I Declare: The Emergence of Arabic Young-Adult Lit

Some of you might think that four titles are a rather slim basis on which to declare the emergence of a genre.

But that’s pretty much what I rest my cards on: The 2005 release of الملجأ by Samah Idris, the 2006 release of his النصأب, the October 2010 release of Fatima Sharafeddine’s فاتن and the December 2010 release of Idris’s فلافل النازحين.

What’s so special about these four books? Well, at this year’s Beirut Book Fair, going on now, Sharafeddine’s فاتن very deservedly won the fair’s “Best Book” award.

So?

There are other, pre-2005 books that can be classed as Arabic YA—by Lebanese author Emily Nasrallah, for instance—but the books by Idris and Sharafeddine represent a new phenomenon: a simplified modern Arabic, short sentences, tightly written, strongly crafted, specifically targeted at the 12+ reader.

And more YA literature is appearing in Arabic translation, such as J.C. Michaels’ Firebelly, from Al-Balsam Books. Major houses such as Kalimat (which published فاتن) and Bloomsbury-Qatar (which published a translation of Randa Abdel-Fattah’s YA Where the Streets Had a Name) are both on the lookout for quality young-adult literature that will appeal to Arabic-reading teens.

Typically, the Arabic-writing world’s grown-up publishing ventures have focused on books for grown-ups, while children’s publishing ventures have focused on picture books for the 0-12 set, and very little—outside of a few translations—has targeted the Arabic YA market. They were either left to comic books, or adult literature, or foreign languages.
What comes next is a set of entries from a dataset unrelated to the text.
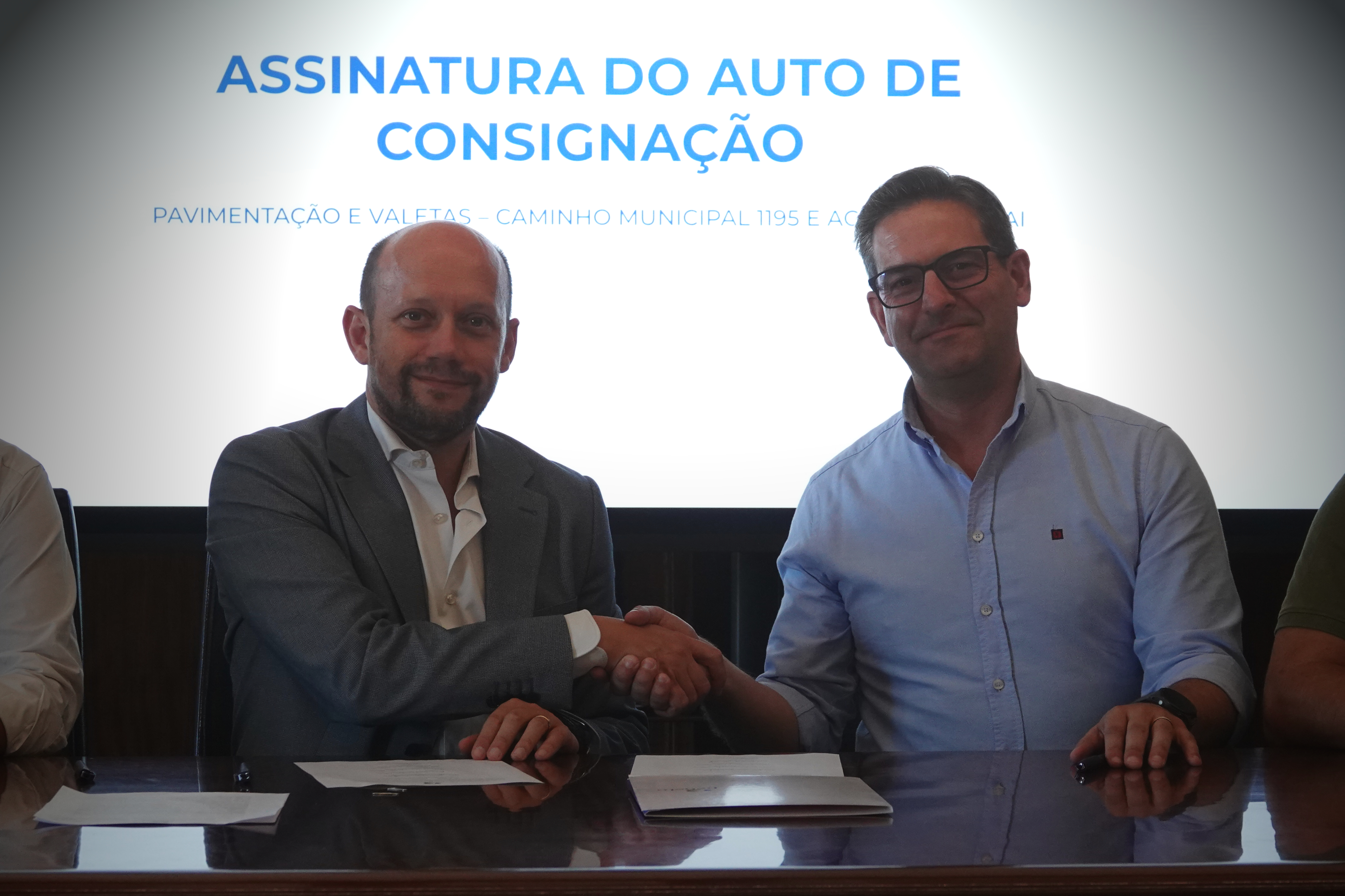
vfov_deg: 15.0
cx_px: 672
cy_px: 448
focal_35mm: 91
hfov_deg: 22.4
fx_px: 3400
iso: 1000
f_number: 3.5
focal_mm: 33.5
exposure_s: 1/160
Earlier this year, bookstore owner and Arabic children’s-book revolutionary Zeyna al-Jabri told me that bookstores have had a real difficulty in attracting Arab teens to Arabic literature. She said:

We will either need some miracles stories to fall from the sky and grab the attention of that age group [12-19], or we will have to wait until the generation of toddlers who are being currently raised around enjoyable Arabic books…grows up with the love for Arabic in their blood.

Perhaps these are not those “miracle stories,” but they are a start.

I haven’t read (or seen) any of these, but…

The Tamer Institute has published a number of YA books by Palestinian authors.